In brief: Frank Ernest Bromige (1902–1979) was born in Marylebone and trained initially under commercial architect Clifford Aish before establishing his own practice in 1931. He was inspired by German Expressionism — particularly the work of Erich Mendelsohn — and believed that cinemas should function as bold architectural landmarks in suburban settings, designed to be seen and to draw audiences in from a distance. The Harrow Dominion, at 2,500 seats, was the largest expression of that ambition he ever realised.
Architectural character: alcoves, columns, and backlit glamour
The original Harrow Dominion façade was in a different register from the twin-fin symmetry of the Acton Dominion or the sculptural elephant's trunk of the Rayners Lane Grosvenor.

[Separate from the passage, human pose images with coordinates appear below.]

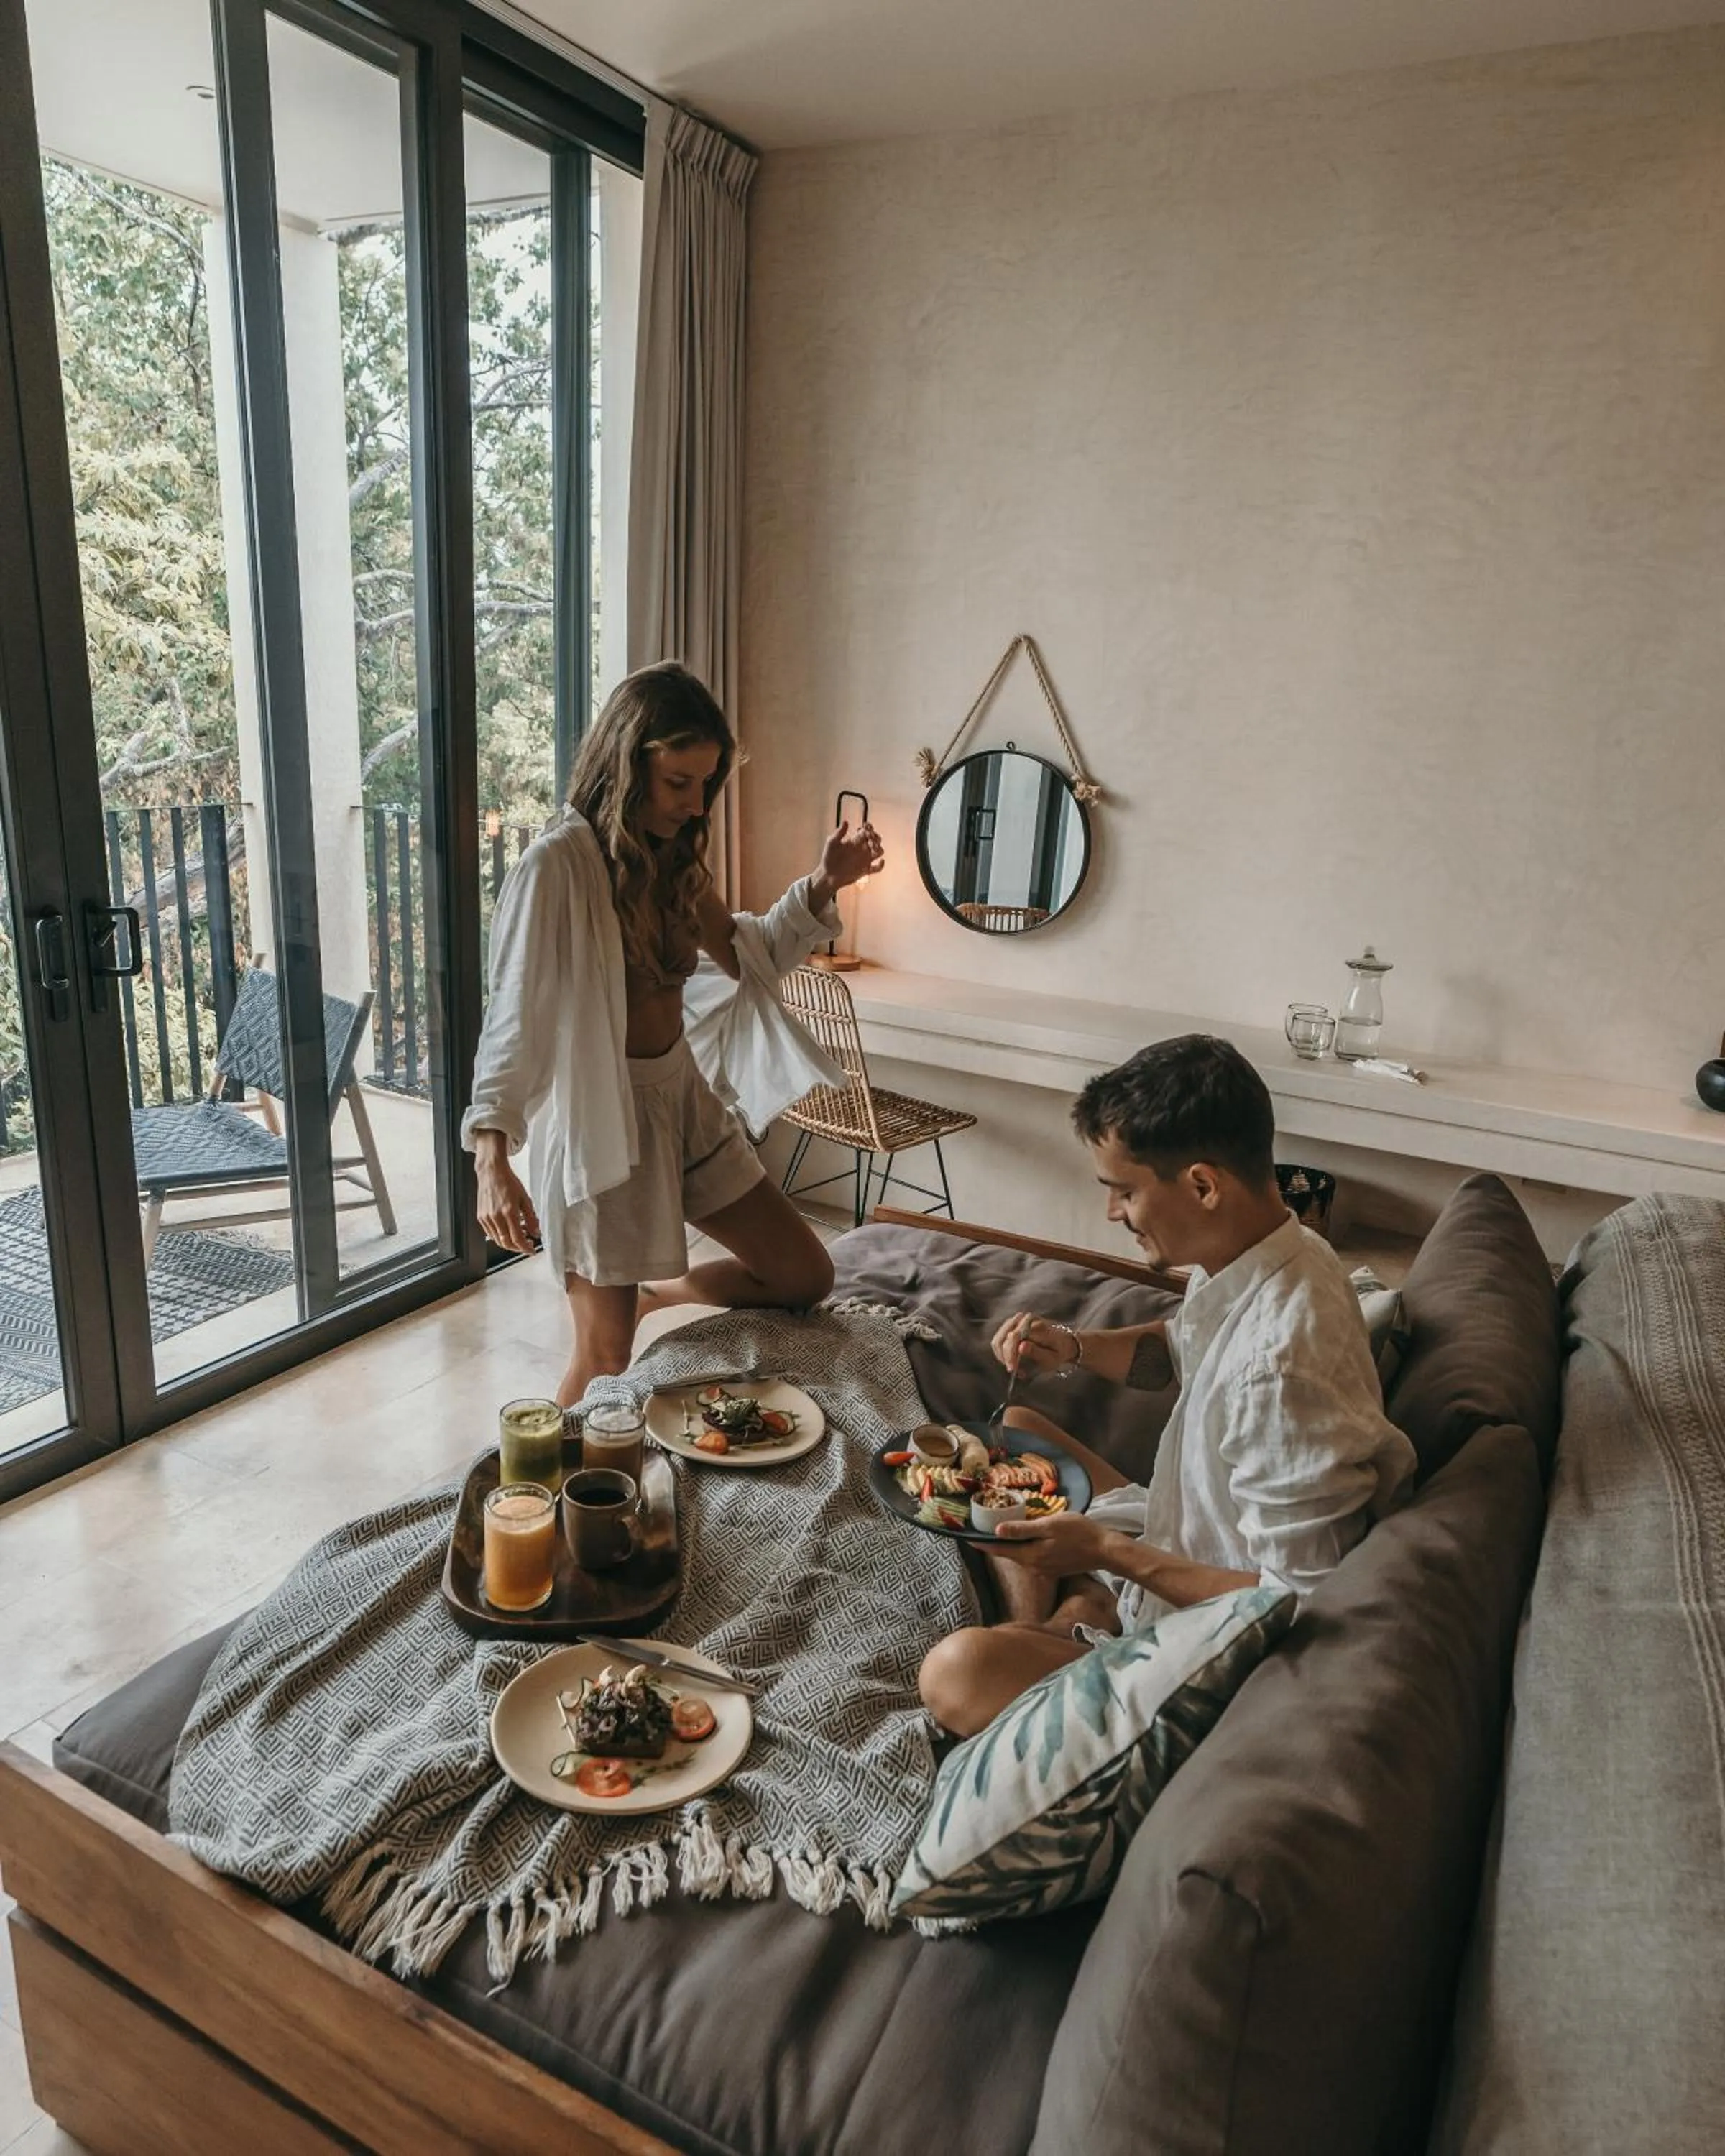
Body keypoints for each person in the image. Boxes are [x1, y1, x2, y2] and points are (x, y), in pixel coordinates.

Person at [919, 1033, 1416, 1738]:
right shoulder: (1279, 1250)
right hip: (1180, 1528)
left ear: (1203, 1185)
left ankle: (1065, 1621)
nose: (1113, 1215)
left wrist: (1105, 1553)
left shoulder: (1283, 1366)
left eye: (1124, 1192)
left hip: (1205, 1625)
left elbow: (1299, 1601)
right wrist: (1073, 1348)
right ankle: (1056, 1623)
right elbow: (1174, 1353)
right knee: (1017, 1428)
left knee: (956, 1674)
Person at [462, 660, 883, 1406]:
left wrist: (824, 884)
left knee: (804, 1275)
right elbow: (513, 1011)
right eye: (677, 783)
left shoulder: (673, 859)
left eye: (704, 786)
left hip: (682, 1100)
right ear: (627, 764)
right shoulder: (555, 865)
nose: (693, 807)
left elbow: (750, 954)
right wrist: (492, 1154)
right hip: (603, 1125)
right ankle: (535, 1496)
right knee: (606, 1356)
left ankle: (666, 1287)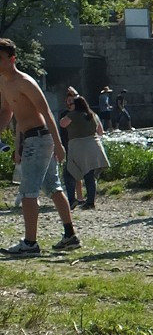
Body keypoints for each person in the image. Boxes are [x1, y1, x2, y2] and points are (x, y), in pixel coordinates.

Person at [0, 38, 81, 255]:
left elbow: (45, 113)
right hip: (29, 138)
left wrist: (58, 144)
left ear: (12, 59)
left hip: (39, 138)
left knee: (28, 191)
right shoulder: (3, 83)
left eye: (0, 59)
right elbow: (9, 113)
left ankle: (30, 243)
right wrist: (17, 145)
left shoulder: (25, 82)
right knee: (52, 187)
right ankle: (70, 235)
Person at [59, 95, 109, 210]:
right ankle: (90, 202)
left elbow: (62, 123)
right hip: (94, 145)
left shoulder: (72, 115)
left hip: (78, 146)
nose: (69, 106)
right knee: (90, 175)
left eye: (71, 104)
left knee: (68, 173)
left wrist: (69, 112)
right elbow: (101, 132)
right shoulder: (93, 115)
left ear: (76, 105)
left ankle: (71, 200)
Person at [57, 87, 83, 204]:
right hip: (67, 144)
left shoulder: (81, 113)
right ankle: (73, 198)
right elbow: (61, 130)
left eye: (72, 100)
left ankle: (80, 197)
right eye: (68, 100)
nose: (70, 102)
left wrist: (76, 94)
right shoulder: (64, 114)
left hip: (79, 144)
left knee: (79, 172)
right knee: (69, 172)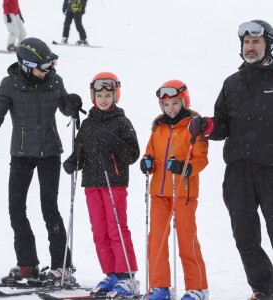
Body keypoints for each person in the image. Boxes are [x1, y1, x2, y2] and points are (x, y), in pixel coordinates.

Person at [0, 37, 84, 283]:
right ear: (27, 65)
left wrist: (72, 103)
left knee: (49, 208)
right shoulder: (9, 84)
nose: (50, 70)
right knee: (16, 209)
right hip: (21, 154)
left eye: (51, 64)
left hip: (49, 153)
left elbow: (66, 109)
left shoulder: (54, 81)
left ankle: (61, 266)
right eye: (44, 66)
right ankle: (27, 264)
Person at [188, 20, 273, 300]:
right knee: (245, 237)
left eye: (256, 42)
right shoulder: (232, 83)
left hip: (271, 170)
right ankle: (264, 289)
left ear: (268, 44)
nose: (251, 48)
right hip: (238, 172)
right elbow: (222, 125)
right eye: (247, 43)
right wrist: (206, 126)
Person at [63, 72, 140, 297]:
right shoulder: (87, 124)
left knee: (117, 229)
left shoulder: (122, 122)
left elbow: (132, 154)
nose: (104, 99)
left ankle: (127, 275)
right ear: (93, 96)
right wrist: (73, 161)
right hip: (91, 184)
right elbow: (81, 149)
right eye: (99, 95)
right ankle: (111, 273)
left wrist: (115, 142)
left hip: (113, 182)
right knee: (99, 231)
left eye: (108, 94)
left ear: (116, 95)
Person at [140, 80, 209, 300]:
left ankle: (197, 288)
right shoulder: (158, 127)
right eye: (166, 104)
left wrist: (185, 168)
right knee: (157, 241)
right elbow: (149, 152)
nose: (170, 109)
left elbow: (201, 159)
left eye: (175, 103)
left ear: (184, 101)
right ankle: (159, 287)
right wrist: (147, 162)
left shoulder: (194, 127)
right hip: (159, 193)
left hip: (183, 192)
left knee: (187, 240)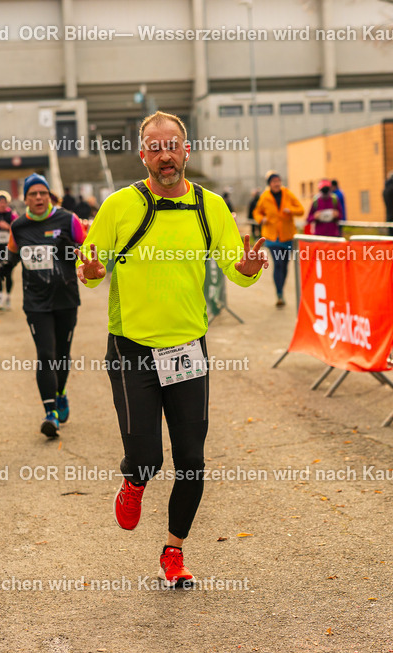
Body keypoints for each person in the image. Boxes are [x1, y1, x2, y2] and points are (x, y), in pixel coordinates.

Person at [76, 111, 268, 588]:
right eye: (155, 146)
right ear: (143, 155)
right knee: (147, 457)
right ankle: (134, 480)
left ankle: (173, 552)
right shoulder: (120, 205)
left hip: (187, 349)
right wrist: (91, 272)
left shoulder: (211, 207)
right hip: (132, 348)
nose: (165, 154)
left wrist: (249, 266)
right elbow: (91, 264)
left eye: (173, 144)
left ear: (187, 150)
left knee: (192, 461)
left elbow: (237, 271)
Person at [1, 174, 86, 438]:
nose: (38, 198)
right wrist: (6, 265)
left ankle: (60, 393)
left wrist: (71, 247)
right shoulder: (19, 226)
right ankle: (50, 413)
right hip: (36, 302)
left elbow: (89, 250)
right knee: (46, 355)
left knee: (62, 354)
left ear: (49, 196)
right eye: (33, 194)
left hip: (66, 298)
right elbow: (14, 252)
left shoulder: (67, 219)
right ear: (25, 198)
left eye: (43, 193)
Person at [253, 171, 303, 307]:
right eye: (274, 181)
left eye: (278, 181)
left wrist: (291, 210)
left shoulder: (287, 194)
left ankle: (281, 289)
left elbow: (301, 210)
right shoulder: (265, 197)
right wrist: (260, 219)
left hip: (287, 236)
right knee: (278, 263)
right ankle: (279, 293)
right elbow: (256, 212)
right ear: (269, 184)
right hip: (272, 236)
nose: (277, 184)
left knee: (285, 265)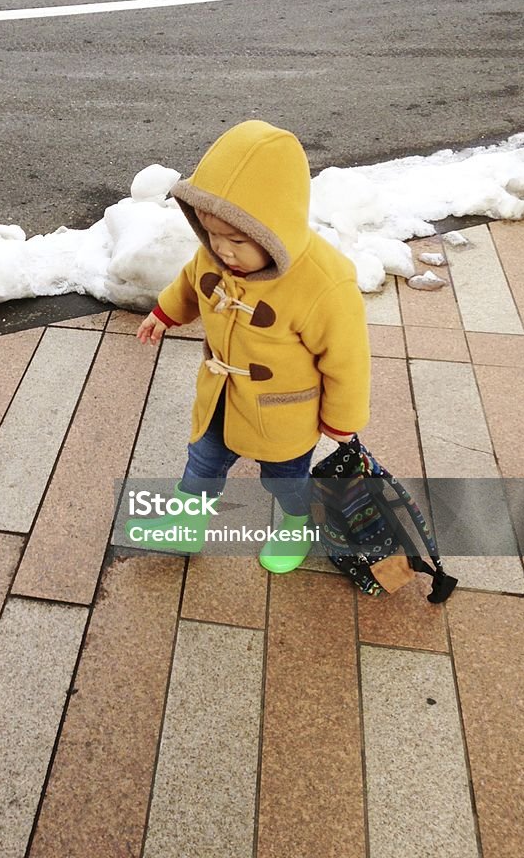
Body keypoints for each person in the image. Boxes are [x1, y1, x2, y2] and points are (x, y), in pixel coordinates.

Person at [125, 120, 371, 574]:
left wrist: (341, 419)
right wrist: (165, 313)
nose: (223, 250)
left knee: (283, 479)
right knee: (202, 461)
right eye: (211, 234)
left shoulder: (323, 282)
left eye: (237, 240)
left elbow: (348, 359)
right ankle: (186, 524)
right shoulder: (215, 255)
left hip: (284, 410)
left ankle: (298, 521)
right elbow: (191, 282)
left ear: (273, 229)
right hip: (222, 392)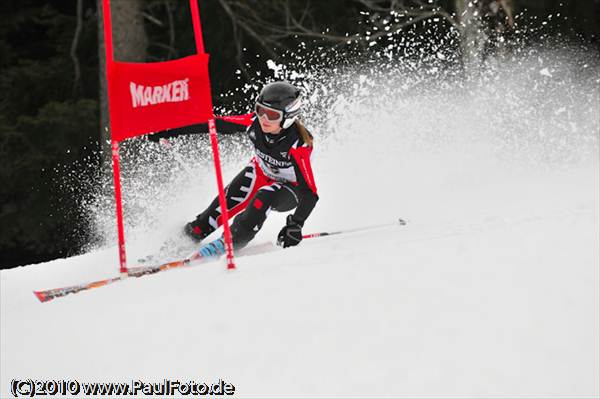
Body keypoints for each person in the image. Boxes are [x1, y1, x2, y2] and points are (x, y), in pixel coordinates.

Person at [184, 81, 319, 257]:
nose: (264, 119)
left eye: (272, 115)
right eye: (260, 110)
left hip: (289, 190)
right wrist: (167, 130)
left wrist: (295, 224)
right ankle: (184, 240)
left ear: (288, 117)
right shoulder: (254, 123)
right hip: (260, 174)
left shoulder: (297, 145)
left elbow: (309, 194)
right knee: (211, 216)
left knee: (266, 194)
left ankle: (231, 241)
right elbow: (214, 123)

Where those buildings concentrated their drama into bold single gestures, the Harrow Dominion was more expansive — a wide, elaborate composition of numerous alcoves with columns, with windows curving around corners and an accumulated grandeur that read, in photographs from 1936, something like a cinema-age version of a classical colonnade.
The most distinctive single feature was the name "Dominion" — set above the entrance and backlit from a recess, so that it glowed at night as a beacon on Station Road. The whole façade was designed to be read after dark as much as in daylight: illuminated, glamorous, inescapably present.
Inside, the auditorium was — unusually for Bromige — described as "rather plain" compared to the exterior. The side walls were undecorated, but the stepped ceiling contained troughs of concealed lighting, producing the characteristic Streamline Moderne glow. The 61-foot wide proscenium opening was among the largest in suburban London, reflecting the Dominion's dual purpose as cinema and variety theatre.
The Londonist called it "like an art deco cathedral or ocean liner sitting on Station Road." For those who remember it, the description still holds.